A large rabbit carrying a timepiece scuttles by.

"You know the problem with this place?" the man says. "No elevators! No atrium!"

The man wearies of his family. And the families of his family. And those of those — all the exes, Ys and Zs. "Out-out!" he booms. "Back to where you … whatever! The Emerald City! The Tea Party! Go home and change the word 'corporation' in everything I own to 'foundation.' And change 'profit' to 'prophet.' Out!"

But divesting himself only makes his sense of shrinking worse.

"I've got cabin fever!" he shouts. "Or mansion fever! Call me a limousine!"

"You're a limousine," a housekeeper in a crooked hat smiles.

"Call me a Lear Jet,"

"You're a Lear Jet."

"Call me Cessna ——"

"Okay: Boeing Boeing!"

Another aide appears. "The Agency wants a meeting," he says. "They indicated it's critical."

"Hey: I'm the only one who's critical!" the man barks. "Tell The Agency I met with … I don't meet."

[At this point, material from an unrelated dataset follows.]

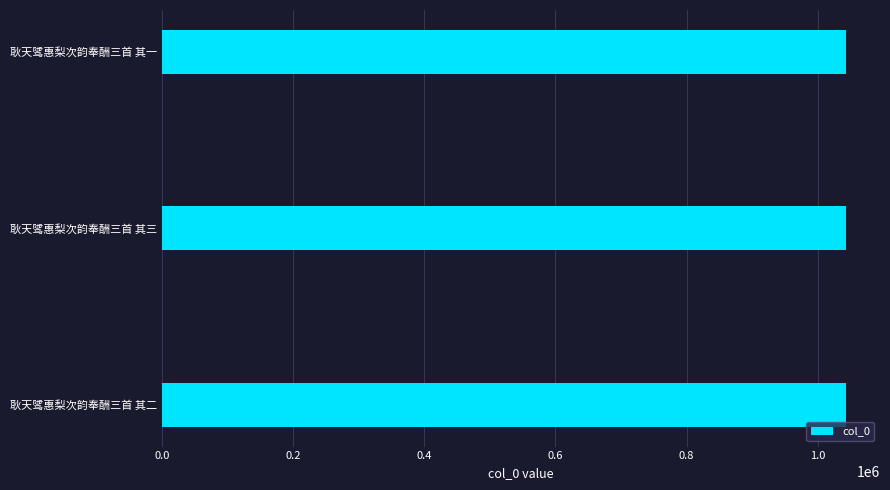

What is the average value?

1042649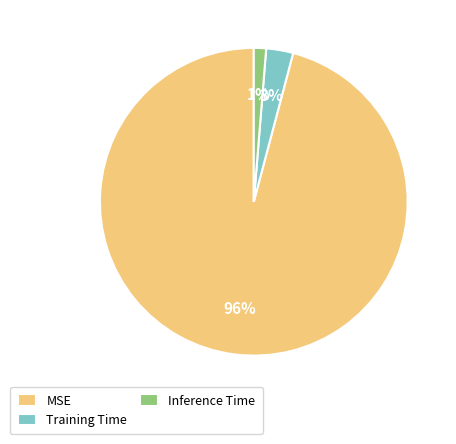

Combined, do Training Time and Inference Time account for over 50%?

No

Still, day by day, the tumbling echoes and tangled presidency halls expand ... out and out. More and more the man struggles against diminishment. He calls the Presidential Baker. "Bake a cake," he orders. "Bake an exact replica of the presidency."

"Pardon me?"

"I don't pardon anybody!" the man growls. "Only blame. Only blame people. Only say how pathetic and inadequate they are. Except my friends. Who are my enemies. Still, one has to have friends. Tell my friends in … wherever, some place … that I'm arriving with … a golf course. Next week, they'll have 36 new holes ... in their infrastructure!"

"You said … bake me a cake … ?"

"Yes! As fast as you can!"

"One the … exact replica of the presidency?"

"Yes! And mark it with T!" the man growls.

So the Presidential Baker does. As best he can. And the man eats the cake. Every crumb!

"So — now — the presidency's inside me … rather than my being inside it!" the man crows. "Now bring me Little Miss Muffet! I have a lead on her tuffet!"

Still: as many replica cakes as he might eat or mock pageants he might oversee — deep, deep, under his skin: that-which-he-has-stepped-into — months and then years before — only seems larger and larger and, himself, smaller and more relentlessly insignificant.

David Kranes is a playwright, fiction writer and writing mentor living with his wife, Carol, in Salt Lake City.